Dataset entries
________________
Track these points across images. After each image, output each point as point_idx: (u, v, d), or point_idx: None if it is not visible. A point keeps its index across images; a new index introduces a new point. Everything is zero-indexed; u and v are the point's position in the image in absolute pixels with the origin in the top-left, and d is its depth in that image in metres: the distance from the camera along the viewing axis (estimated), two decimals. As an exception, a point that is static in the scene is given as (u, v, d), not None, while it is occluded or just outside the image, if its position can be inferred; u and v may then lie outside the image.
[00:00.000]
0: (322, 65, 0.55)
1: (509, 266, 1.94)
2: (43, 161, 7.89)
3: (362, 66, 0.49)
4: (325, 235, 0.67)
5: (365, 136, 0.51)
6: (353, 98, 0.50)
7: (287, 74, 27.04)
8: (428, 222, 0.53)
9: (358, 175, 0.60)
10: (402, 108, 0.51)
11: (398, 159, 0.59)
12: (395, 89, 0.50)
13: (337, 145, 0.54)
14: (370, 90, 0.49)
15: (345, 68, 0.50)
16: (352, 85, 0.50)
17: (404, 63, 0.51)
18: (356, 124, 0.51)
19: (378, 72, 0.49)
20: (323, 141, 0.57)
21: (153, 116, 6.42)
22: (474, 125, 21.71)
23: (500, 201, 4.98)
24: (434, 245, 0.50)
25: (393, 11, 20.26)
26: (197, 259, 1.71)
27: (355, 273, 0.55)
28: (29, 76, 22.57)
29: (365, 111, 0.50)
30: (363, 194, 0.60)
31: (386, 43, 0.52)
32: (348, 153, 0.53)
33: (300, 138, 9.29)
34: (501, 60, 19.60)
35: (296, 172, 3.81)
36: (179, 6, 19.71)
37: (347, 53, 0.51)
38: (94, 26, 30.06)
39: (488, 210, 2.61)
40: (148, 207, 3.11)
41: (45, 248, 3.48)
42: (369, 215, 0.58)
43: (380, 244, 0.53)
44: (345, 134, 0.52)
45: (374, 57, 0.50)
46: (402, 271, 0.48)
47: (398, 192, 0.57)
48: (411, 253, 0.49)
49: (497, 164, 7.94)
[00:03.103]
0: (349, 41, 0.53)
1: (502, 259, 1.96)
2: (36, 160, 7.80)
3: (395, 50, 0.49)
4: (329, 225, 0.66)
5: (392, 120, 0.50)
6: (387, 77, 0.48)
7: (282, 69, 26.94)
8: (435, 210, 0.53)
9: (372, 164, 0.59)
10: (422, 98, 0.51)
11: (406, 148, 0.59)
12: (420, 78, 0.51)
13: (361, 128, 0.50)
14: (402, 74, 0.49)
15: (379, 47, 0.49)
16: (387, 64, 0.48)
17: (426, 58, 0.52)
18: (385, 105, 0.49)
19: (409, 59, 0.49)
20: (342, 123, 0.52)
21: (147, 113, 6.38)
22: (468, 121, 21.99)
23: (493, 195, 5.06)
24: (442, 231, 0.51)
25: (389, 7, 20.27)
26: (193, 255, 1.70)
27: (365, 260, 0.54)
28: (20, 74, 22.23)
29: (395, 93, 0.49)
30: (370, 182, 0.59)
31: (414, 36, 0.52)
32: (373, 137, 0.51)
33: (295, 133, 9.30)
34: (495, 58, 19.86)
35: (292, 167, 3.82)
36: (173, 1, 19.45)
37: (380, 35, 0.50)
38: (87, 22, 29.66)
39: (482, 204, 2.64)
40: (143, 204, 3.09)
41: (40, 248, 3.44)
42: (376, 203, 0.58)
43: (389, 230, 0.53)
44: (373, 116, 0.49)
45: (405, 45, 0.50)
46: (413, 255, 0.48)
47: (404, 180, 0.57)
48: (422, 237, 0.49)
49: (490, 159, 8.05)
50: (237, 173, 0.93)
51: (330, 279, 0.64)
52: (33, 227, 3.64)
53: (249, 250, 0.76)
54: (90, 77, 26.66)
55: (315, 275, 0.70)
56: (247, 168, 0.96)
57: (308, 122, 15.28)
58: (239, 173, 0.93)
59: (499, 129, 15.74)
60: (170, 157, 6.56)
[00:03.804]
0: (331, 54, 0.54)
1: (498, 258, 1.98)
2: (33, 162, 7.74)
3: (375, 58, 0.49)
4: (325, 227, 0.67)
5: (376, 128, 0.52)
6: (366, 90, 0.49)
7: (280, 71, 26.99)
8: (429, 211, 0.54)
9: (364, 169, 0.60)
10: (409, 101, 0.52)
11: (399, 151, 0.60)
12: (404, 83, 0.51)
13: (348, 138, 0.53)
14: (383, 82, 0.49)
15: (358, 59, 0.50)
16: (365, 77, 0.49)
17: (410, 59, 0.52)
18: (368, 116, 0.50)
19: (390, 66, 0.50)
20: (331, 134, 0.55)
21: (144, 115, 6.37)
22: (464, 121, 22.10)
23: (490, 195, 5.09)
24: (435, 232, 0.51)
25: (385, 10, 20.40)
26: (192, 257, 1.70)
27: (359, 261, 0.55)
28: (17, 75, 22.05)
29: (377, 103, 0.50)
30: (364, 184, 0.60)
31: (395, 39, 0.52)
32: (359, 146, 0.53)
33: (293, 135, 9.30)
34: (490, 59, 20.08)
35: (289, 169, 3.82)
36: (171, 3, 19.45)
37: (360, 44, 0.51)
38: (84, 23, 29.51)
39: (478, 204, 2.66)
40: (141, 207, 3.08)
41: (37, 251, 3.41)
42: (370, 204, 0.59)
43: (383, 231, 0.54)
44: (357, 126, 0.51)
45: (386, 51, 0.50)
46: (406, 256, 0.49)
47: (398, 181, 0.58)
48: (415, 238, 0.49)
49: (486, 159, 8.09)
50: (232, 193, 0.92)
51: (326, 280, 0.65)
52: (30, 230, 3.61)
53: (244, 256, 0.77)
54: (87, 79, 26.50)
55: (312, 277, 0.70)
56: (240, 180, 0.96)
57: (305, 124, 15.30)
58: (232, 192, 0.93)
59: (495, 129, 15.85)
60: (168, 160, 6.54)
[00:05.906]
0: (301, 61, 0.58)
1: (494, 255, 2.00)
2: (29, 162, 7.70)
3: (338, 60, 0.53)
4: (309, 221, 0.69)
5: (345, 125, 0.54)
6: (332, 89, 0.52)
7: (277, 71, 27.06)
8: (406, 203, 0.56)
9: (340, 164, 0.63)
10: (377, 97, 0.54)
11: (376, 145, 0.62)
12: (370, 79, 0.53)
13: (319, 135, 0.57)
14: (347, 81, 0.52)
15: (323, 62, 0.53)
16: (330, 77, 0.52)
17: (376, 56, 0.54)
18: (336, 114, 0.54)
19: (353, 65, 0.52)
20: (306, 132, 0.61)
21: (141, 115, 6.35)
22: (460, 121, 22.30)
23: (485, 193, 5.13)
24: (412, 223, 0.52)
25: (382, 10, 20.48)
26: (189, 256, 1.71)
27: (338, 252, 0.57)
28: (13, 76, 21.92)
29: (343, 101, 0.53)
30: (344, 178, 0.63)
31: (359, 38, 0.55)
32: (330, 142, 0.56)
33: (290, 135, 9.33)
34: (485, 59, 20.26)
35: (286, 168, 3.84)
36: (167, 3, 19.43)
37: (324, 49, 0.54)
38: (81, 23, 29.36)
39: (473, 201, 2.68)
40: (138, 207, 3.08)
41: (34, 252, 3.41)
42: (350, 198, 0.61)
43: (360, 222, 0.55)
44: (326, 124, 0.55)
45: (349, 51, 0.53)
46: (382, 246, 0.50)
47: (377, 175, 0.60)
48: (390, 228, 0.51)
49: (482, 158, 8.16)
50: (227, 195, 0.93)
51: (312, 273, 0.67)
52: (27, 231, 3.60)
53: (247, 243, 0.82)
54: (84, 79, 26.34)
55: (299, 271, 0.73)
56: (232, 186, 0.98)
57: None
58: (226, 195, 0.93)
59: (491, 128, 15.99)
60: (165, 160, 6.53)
________________
YOUR GOAL:
Return, please, the lines of the data from the first through the line containing "38: (94, 26, 30.06)", both kept, exactly as they stand and nothing more.

ANSWER TO THE EXERCISE:
Track these points across images. After each image, output each point as point_idx: (u, v, d), or point_idx: None if it is not visible. A point keeps its index across images; a new index introduces a new point. Everything is zero-indexed; u and v are the point's position in the image in absolute pixels with the origin in the top-left, and d is its depth in that image in metres: the distance from the camera along the viewing axis (estimated), two decimals. As an exception, a point that is static in the scene is given as (u, v, d), not None, while it is occluded or just outside the image, if its position can be inferred; u and v may then lie outside the image.
[00:00.000]
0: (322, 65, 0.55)
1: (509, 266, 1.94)
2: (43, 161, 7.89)
3: (362, 66, 0.49)
4: (325, 235, 0.67)
5: (365, 136, 0.51)
6: (353, 98, 0.50)
7: (287, 74, 27.04)
8: (428, 222, 0.53)
9: (358, 175, 0.60)
10: (402, 108, 0.51)
11: (398, 159, 0.59)
12: (395, 89, 0.50)
13: (337, 145, 0.54)
14: (370, 90, 0.49)
15: (345, 68, 0.50)
16: (352, 85, 0.50)
17: (404, 63, 0.51)
18: (356, 124, 0.51)
19: (378, 72, 0.49)
20: (323, 141, 0.57)
21: (153, 116, 6.42)
22: (474, 125, 21.71)
23: (500, 201, 4.98)
24: (434, 245, 0.50)
25: (393, 11, 20.26)
26: (197, 259, 1.71)
27: (355, 273, 0.55)
28: (29, 76, 22.57)
29: (365, 111, 0.50)
30: (363, 194, 0.60)
31: (386, 43, 0.52)
32: (348, 153, 0.53)
33: (300, 138, 9.29)
34: (501, 60, 19.60)
35: (296, 172, 3.81)
36: (179, 6, 19.71)
37: (347, 53, 0.51)
38: (94, 26, 30.06)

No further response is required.